(Stored data entries)
______
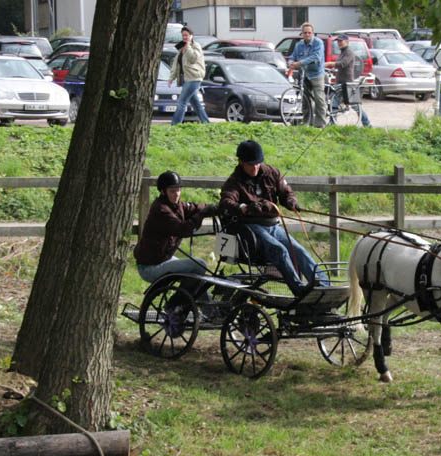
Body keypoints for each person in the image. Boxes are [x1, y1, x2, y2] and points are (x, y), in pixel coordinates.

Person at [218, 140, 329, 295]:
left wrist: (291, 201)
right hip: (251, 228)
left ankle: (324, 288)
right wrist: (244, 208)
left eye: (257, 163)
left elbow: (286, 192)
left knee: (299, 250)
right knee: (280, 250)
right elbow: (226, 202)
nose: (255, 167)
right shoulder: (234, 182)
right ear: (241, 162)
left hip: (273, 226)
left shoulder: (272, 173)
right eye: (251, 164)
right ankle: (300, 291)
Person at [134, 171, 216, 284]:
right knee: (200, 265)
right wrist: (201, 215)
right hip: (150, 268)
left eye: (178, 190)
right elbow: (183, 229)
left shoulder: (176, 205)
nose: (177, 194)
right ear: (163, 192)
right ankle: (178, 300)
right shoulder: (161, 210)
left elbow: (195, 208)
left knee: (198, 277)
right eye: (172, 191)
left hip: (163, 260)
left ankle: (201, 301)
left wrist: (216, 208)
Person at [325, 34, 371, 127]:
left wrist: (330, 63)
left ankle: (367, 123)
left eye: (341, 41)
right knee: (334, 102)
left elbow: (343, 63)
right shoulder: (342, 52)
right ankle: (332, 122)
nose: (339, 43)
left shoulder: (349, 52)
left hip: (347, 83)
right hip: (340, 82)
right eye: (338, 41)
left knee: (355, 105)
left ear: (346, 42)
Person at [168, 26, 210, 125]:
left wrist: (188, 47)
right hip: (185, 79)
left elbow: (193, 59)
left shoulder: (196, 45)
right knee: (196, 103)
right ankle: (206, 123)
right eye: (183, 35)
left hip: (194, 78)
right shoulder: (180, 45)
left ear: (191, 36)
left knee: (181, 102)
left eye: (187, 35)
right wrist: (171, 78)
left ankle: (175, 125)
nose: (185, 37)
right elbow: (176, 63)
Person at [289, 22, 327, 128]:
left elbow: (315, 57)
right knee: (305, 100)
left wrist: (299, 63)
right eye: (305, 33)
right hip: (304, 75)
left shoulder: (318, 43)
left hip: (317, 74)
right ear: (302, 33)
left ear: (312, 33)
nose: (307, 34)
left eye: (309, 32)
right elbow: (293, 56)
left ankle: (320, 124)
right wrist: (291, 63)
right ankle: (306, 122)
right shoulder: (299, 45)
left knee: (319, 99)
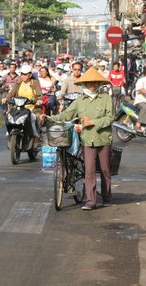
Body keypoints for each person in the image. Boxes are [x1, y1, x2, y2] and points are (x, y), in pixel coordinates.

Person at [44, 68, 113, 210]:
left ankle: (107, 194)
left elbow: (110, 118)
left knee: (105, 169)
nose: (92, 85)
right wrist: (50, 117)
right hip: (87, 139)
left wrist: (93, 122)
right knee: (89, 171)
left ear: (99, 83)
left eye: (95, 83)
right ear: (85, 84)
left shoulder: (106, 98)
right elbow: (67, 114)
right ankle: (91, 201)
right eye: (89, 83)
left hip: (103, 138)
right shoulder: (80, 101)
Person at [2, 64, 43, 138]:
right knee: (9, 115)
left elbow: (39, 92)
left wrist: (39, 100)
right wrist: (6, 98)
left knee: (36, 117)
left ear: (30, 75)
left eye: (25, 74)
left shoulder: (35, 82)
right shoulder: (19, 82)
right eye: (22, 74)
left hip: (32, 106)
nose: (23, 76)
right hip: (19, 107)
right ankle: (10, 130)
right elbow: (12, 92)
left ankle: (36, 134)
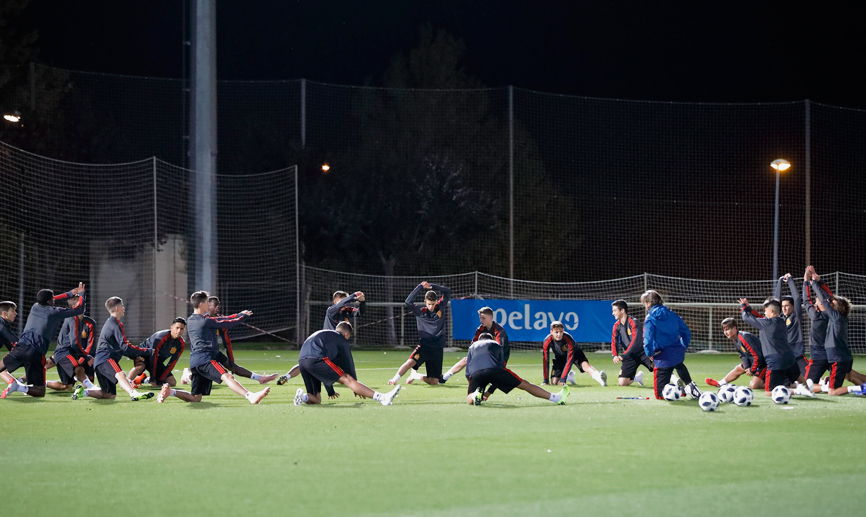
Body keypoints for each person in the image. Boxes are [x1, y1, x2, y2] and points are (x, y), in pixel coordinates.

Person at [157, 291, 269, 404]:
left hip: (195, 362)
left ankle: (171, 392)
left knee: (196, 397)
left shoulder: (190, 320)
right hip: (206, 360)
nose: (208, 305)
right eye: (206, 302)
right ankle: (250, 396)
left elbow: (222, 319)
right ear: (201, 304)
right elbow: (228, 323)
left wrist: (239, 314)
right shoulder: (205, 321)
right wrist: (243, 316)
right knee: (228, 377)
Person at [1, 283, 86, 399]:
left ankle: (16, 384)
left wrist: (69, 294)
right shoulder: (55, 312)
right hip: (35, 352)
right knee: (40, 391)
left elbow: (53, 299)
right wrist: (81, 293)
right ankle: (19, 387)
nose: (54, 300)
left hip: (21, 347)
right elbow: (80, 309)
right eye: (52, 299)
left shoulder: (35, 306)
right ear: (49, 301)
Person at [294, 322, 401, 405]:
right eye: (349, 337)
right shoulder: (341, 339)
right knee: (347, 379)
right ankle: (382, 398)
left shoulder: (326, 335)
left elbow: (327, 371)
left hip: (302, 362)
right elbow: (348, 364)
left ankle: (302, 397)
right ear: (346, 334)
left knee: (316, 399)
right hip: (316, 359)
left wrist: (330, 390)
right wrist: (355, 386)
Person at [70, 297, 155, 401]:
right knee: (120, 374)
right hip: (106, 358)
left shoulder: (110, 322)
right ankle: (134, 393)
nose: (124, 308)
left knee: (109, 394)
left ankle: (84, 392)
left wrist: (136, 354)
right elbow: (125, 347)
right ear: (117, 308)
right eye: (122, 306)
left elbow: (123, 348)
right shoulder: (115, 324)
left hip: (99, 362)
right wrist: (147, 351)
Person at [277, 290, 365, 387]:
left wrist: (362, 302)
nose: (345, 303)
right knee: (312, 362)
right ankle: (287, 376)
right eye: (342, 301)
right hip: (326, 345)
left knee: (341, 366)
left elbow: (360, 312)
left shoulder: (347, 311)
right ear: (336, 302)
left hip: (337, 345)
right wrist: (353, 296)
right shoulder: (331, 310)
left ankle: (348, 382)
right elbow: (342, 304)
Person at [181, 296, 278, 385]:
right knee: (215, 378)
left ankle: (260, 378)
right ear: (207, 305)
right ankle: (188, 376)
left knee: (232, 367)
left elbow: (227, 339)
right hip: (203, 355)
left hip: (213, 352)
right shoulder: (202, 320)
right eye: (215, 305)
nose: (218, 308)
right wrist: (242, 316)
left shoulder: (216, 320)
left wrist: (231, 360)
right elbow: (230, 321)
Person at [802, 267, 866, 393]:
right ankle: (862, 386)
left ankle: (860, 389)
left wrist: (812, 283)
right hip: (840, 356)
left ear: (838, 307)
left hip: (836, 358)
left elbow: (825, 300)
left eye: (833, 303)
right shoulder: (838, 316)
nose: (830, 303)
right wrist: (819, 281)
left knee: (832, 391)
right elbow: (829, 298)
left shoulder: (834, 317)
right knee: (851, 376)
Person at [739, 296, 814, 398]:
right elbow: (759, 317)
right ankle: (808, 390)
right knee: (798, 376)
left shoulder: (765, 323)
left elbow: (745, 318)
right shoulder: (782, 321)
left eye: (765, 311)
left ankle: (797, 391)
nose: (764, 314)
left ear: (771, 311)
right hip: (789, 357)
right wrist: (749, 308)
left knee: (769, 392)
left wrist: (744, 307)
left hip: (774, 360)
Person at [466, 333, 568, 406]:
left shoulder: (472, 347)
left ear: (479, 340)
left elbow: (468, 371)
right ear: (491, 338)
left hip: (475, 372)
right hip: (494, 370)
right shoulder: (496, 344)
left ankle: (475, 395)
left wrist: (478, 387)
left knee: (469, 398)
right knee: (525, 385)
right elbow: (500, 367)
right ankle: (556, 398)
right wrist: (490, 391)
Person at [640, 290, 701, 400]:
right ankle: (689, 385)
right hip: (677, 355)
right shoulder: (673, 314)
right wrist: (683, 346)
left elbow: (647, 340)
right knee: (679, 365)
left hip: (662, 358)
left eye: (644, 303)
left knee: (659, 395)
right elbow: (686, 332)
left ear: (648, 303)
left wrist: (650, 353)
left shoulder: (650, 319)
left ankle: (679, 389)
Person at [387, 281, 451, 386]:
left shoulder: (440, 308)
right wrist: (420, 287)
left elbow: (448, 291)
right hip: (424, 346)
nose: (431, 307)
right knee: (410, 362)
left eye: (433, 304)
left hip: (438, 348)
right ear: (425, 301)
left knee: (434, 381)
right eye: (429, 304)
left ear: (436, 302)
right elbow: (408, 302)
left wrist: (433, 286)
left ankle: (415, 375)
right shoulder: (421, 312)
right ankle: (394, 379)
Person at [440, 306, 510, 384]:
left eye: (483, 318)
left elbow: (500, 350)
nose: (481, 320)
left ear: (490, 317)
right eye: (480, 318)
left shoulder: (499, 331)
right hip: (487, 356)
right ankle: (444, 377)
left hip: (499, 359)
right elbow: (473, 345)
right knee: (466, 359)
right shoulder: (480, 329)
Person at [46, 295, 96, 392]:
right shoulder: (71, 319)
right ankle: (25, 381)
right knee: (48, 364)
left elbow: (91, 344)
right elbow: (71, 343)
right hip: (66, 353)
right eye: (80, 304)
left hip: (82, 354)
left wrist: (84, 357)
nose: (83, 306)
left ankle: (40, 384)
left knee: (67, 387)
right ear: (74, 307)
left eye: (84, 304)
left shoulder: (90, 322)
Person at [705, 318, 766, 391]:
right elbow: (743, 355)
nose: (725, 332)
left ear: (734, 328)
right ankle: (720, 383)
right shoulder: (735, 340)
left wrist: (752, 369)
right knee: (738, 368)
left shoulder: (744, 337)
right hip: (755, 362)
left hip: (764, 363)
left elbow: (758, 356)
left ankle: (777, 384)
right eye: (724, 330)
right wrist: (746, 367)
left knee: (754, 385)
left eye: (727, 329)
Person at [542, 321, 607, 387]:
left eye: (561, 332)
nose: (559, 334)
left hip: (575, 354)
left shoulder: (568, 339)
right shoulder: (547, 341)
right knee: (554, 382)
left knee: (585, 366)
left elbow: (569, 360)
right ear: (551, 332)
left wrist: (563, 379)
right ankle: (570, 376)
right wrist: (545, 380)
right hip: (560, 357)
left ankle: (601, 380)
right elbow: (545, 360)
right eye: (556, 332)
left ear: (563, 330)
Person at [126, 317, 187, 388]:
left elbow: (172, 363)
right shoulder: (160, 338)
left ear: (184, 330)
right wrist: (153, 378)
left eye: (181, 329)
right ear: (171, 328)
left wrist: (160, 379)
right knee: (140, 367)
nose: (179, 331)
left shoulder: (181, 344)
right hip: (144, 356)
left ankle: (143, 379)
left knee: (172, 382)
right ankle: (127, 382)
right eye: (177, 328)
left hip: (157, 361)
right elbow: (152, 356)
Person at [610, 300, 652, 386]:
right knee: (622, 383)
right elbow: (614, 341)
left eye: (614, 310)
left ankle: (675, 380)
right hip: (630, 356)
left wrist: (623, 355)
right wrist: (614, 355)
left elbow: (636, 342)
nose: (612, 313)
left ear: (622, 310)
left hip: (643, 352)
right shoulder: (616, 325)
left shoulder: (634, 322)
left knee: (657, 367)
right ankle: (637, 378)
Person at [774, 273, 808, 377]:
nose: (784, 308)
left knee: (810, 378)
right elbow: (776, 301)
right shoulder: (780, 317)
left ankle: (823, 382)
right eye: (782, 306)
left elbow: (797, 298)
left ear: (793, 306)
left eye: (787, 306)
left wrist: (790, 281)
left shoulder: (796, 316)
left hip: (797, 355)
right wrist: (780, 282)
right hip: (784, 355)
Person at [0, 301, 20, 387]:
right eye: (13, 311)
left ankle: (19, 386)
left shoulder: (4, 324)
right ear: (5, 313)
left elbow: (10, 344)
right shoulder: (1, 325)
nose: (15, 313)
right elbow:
______
TO DO: All that is wanted is a faithful reproduction of the line above with "right eye: (52, 299)", the line with "right elbow: (342, 304)", and every line in between.

ANSWER FOR THIS EXERCISE:
right eye: (52, 299)
left shoulder: (35, 306)
right ear: (49, 301)
Person at [294, 322, 401, 405]:
right eye: (349, 337)
right shoulder: (341, 339)
right knee: (347, 379)
right ankle: (382, 398)
left shoulder: (326, 335)
left elbow: (327, 371)
left hip: (302, 362)
right elbow: (348, 364)
left ankle: (302, 397)
right ear: (346, 334)
left knee: (316, 399)
right hip: (316, 359)
left wrist: (330, 390)
right wrist: (355, 386)
Person at [70, 297, 155, 401]:
right knee: (120, 374)
right hip: (106, 358)
left shoulder: (110, 322)
right ankle: (134, 393)
nose: (124, 308)
left knee: (109, 394)
left ankle: (84, 392)
left wrist: (136, 354)
right elbow: (125, 347)
right ear: (117, 308)
right eye: (122, 306)
left elbow: (123, 348)
right shoulder: (115, 324)
left hip: (99, 362)
right wrist: (147, 351)
Person at [277, 290, 365, 387]:
left wrist: (362, 302)
nose: (345, 303)
right knee: (312, 362)
right ankle: (287, 376)
right eye: (342, 301)
right hip: (326, 345)
left knee: (341, 366)
left elbow: (360, 312)
left shoulder: (347, 311)
right ear: (336, 302)
left hip: (337, 345)
right wrist: (353, 296)
right shoulder: (331, 310)
left ankle: (348, 382)
right elbow: (342, 304)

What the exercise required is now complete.